By JOHN L. ALLEN JR.
Rome

In Italy, Thomas Jefferson’s famous “wall” separating church and state is more like a porous membrane, with influences both direct and indirect passing back and forth on virtually a daily basis. Some enterprising reporter would do well to monitor the level of phone traffic in any given week between the Quirinale, the seat of the secular Italian state, and the Vatican – one imagines it would be revealing.

Aside from a few anti-clerical radicals who have carved out a small political niche by antagonizing the church, no serious politician of any stripe here craves being at odds with the pope or the Italian hierarchy.

Thus it was that when Prime Minister Romano Prodi visited Benedict XVI on Friday, his first official visit as head of government, he did so with a certain anxiety. Despite the fact that Prodi is a longtime Catholic activist associated with circles in Bologna around the late Cardinal Giacomo Lercaro, one of the progressive heroes at the Second Vatican Council (1962-65), Prodi also presides over a center-left coalition whose domestic policies on sexuality and the family are not fully at odds with church teaching.

Most notably, the center-left government that came to power last May seems poised to move ahead with some legal recognition of “de facto couples,” meaning couples who share a life without the trappings of formal marriage.

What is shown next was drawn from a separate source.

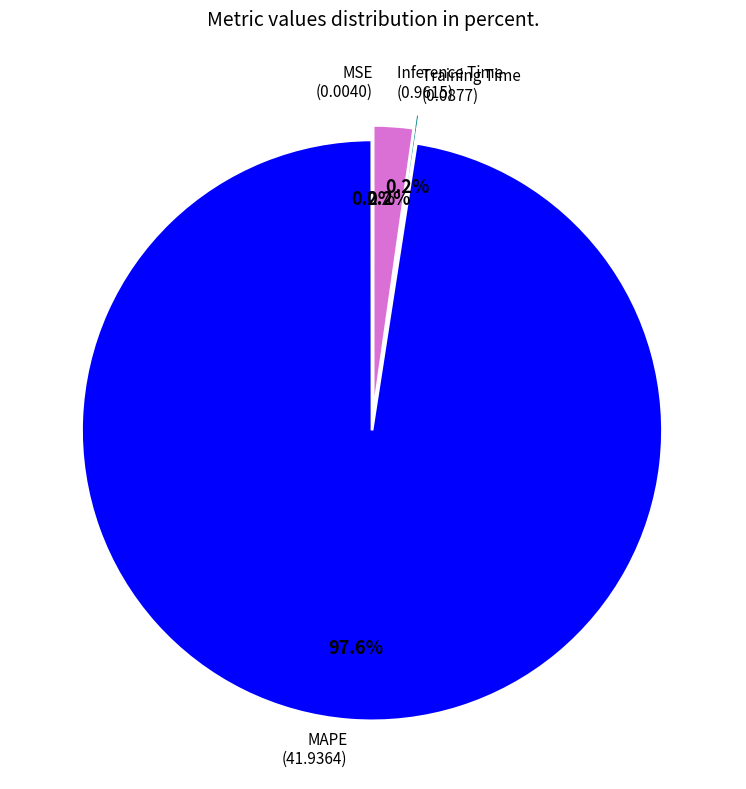

Does any single category account for the majority?

Yes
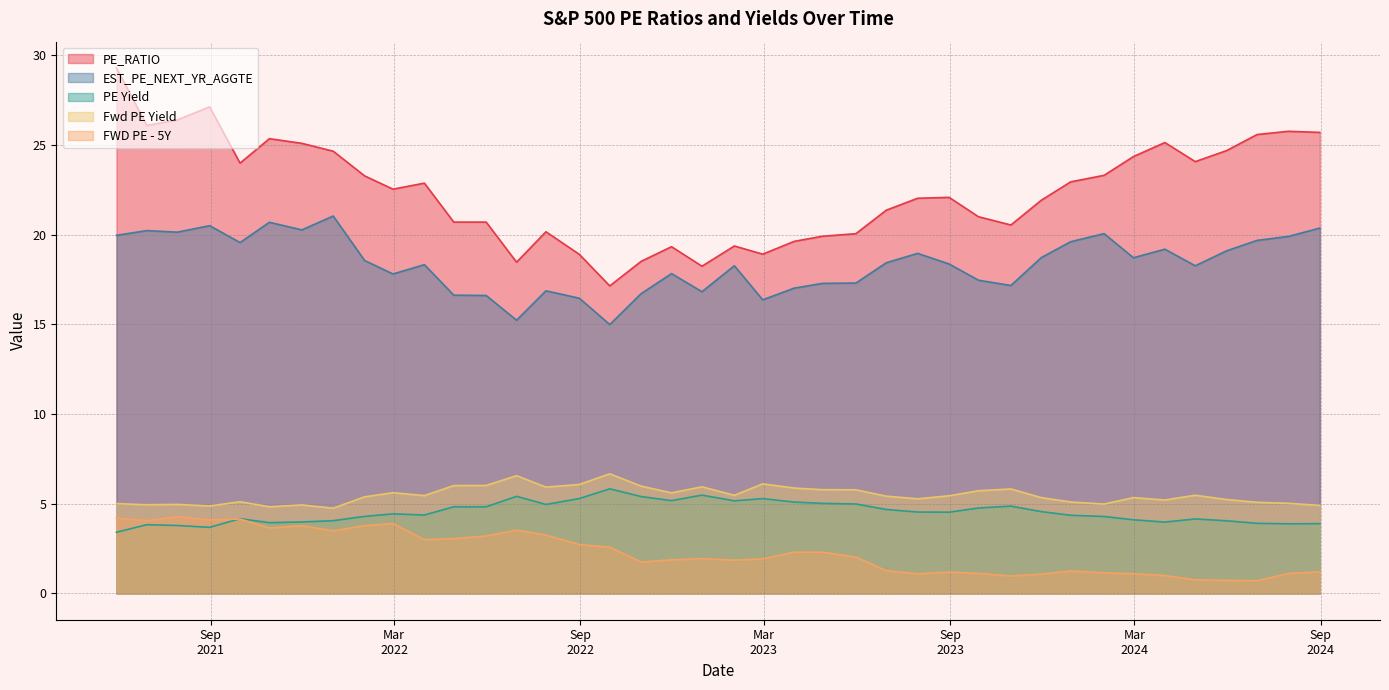

What is the difference between the maximum and minimum values in the Fwd PE Yield series?

1.9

In the press released issued by the Holy See after the 35-minute encounter between Benedict and Prodi, the summary of the discussion began with “bioethics and the defense and promotion of life and the family” – a pointed reminder of the church’s opposition to this aspect of the new government’s program.

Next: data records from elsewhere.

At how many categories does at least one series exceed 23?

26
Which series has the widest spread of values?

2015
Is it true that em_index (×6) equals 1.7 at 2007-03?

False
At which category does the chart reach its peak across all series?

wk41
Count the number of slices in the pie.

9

According to government sources, Prodi took pains to distinguish his program from that of Spanish Prime Minister José Luis Rodríguez Zapatero, who has embraced gay marriage and adoption by homosexual couples. Prodi argues instead that his policy is really aimed at stabilizing the rights of individuals on property, health, inheritance and work-place benefits, without assigning any formal recognition to “de facto couples” as an alternative to marriage.

For his part, Prodi repeatedly stressed after the encounter that he and Benedict passed most of their time together discussing the international situation, including the Middle East and relations with Islam.

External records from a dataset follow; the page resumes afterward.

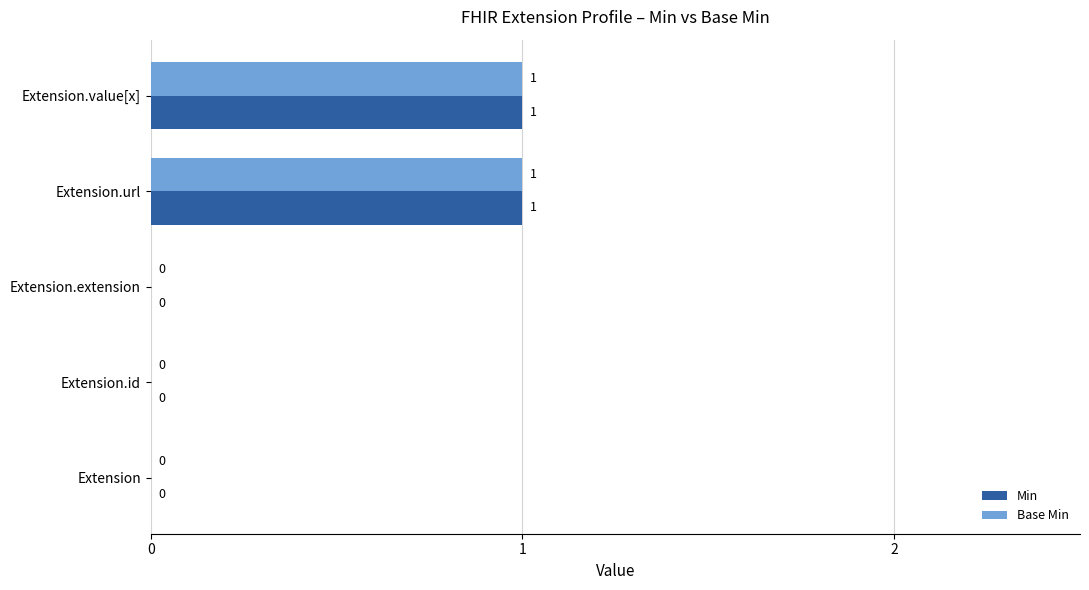

How many categories are shown in the chart?

5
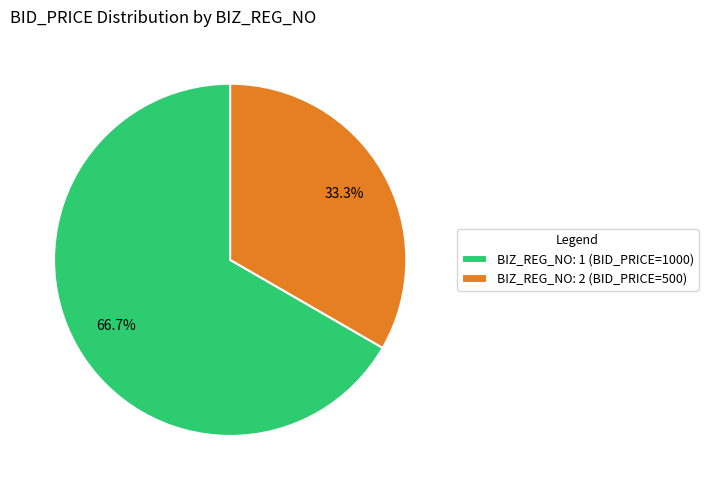

To the nearest percent, what is the difference between the largest and smallest slice percentages?

33%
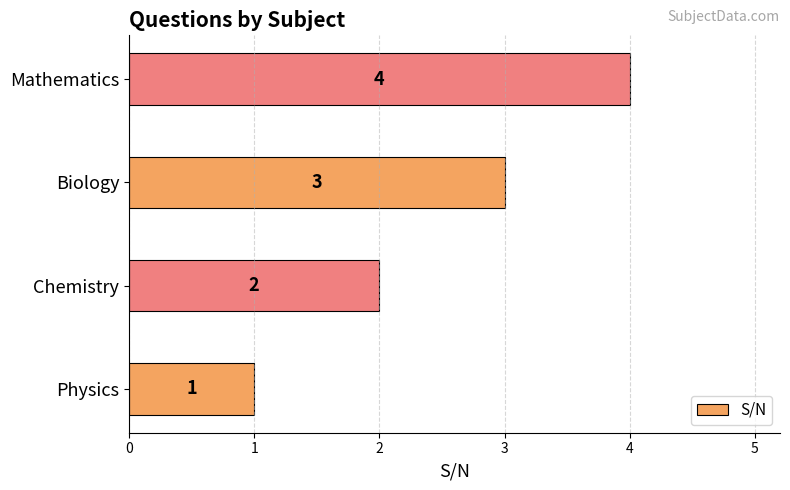

What is the change in value from Physics to Biology?

+2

Here, the two men could find virtual unanimity, especially in light of an Italian Senate resolution on Thursday expressing “full solidarity” with Benedict in the wake of the protests that followed his Sept. 12 comments on Islam in Regensburg, Germany. (The full text of that resolution appears separately under “daily news and updates”).

The Vatican press release states that Prodi and Benedict also covered “dialogue between religions and culture, and the education of the young. In addition, there was an examination of the themes of international policy, above all in relation to the situation in the Middle East and the Italian commitment in Lebanon, as well as the importance of Christian values in the process of European integration.”

Diplomats in the Vatican’s Secretariat of State prepare for the visit of an Italian Prime Minister with special care, assuming that the Italian government is the most reliable conduit for their concerns to arrive in the “mixing bowl” of European Union debate, so the themes listed above represent a synthesis of the Vatican’s most pressing political concerns.

No one pretends that the Vatican is any longer in a position to dictate the terms of political life in Italy; defeats in referenda on divorce in 1974 and abortion in 1981 long ago made that point. On the other hand, the surprising victory of the Italian bishops and lay activists in a referendum on in-vitro fertilization last summer showed that the church still has gas left in its political tanks. Hence Prodi's visit to Benedict XVI was much more than a courtesy call – it was a recognition that here in Italy, the art of governance inevitably passes through the papal apartments.